Apart from the normal cut-and-thrust of politics there were some very exciting moments which I will never forget. For a few years I had been a PPS in the Northern Ireland Office and knew the territory well. One late night I received a call from No. 10 saying that the PM wanted to see me in his office behind the Speaker’s chair. A crowd of Northern Ireland hands were seated around the table. Major was ashen with anger. He wanted to brief us about the front page of the next day’s Times, where Matthew d’Ancona had obtained what he thought were the government plans for the Unionists in the peace process. Actually, it was a very early draft which had been rejected. But it was very, very inflammatory. I remember Major banging his fist on the desk. He felt that this could derail months of hard work. He wanted us to blitz the media to say that this document did not represent government policy. Robert Cranborne, leader of the Lords and staunch Unionist, was in the room. There was an uneasy feeling that he might have had something to do with the article. Major turned to him: ‘Robert, are you content?’

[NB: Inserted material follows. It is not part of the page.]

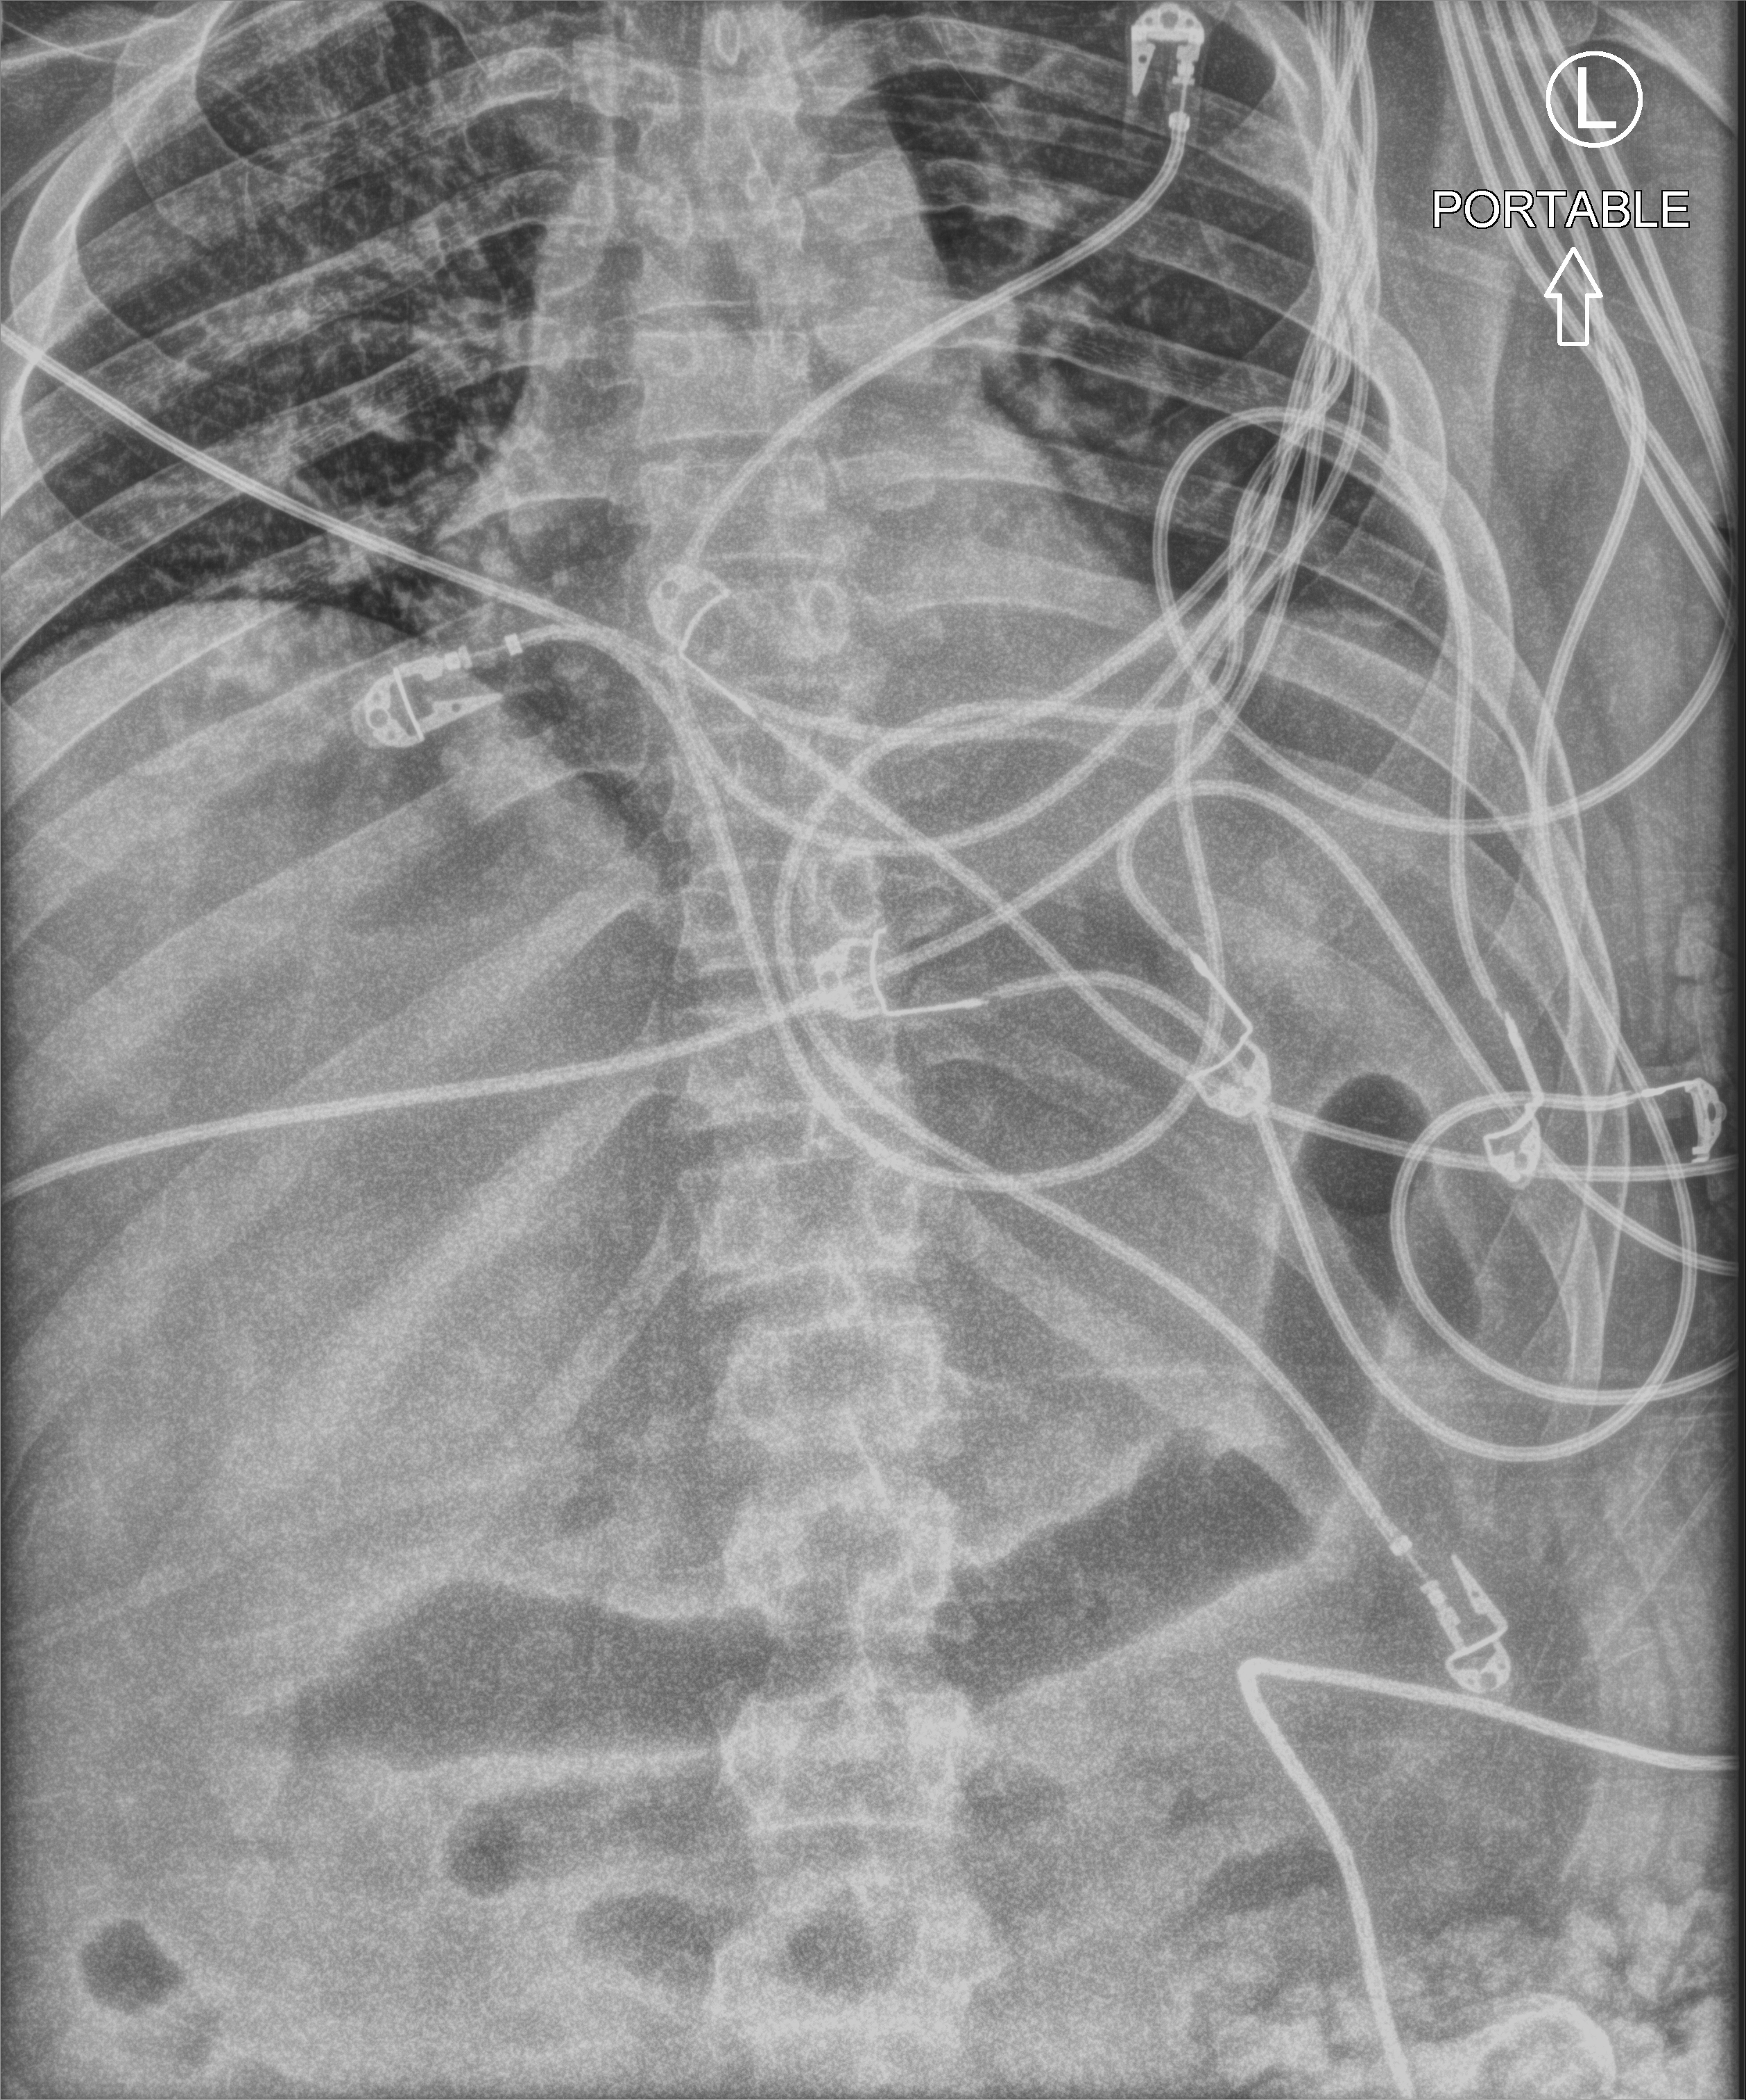
Portable abdomen radiograph, anteroposterior (AP) projection. Male patient hospitalised with COVID-19, age 18–59 years.
From the hospital-stay record, not from the radiograph (when in the stay this image was taken is not recorded): length of hospital stay: 61 days; other chronic lung disease (admission record): no.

‘Prime Minister, I am content.’ From that moment we knew that Robert was on side and that he had had absolutely nothing to do with the story. Robert may have been sacked later by William Hague after he put together a lifeboat under the radar to save ninety-two hereditary peers from Labour’s reforms, but I have always found him to be utterly trustworthy and loyal. In the Lords he was revered.
On the way out I bumped into shadow Northern Ireland Secretary Mo Mowlam. We had been friends for years so I told her what was going on.
‘Ah, well,’ she said, sensing a great bi-party media opportunity. ‘I had better do my hair, then.’ And off she flounced. What a great lady with a tremendous sense of fun and mischief.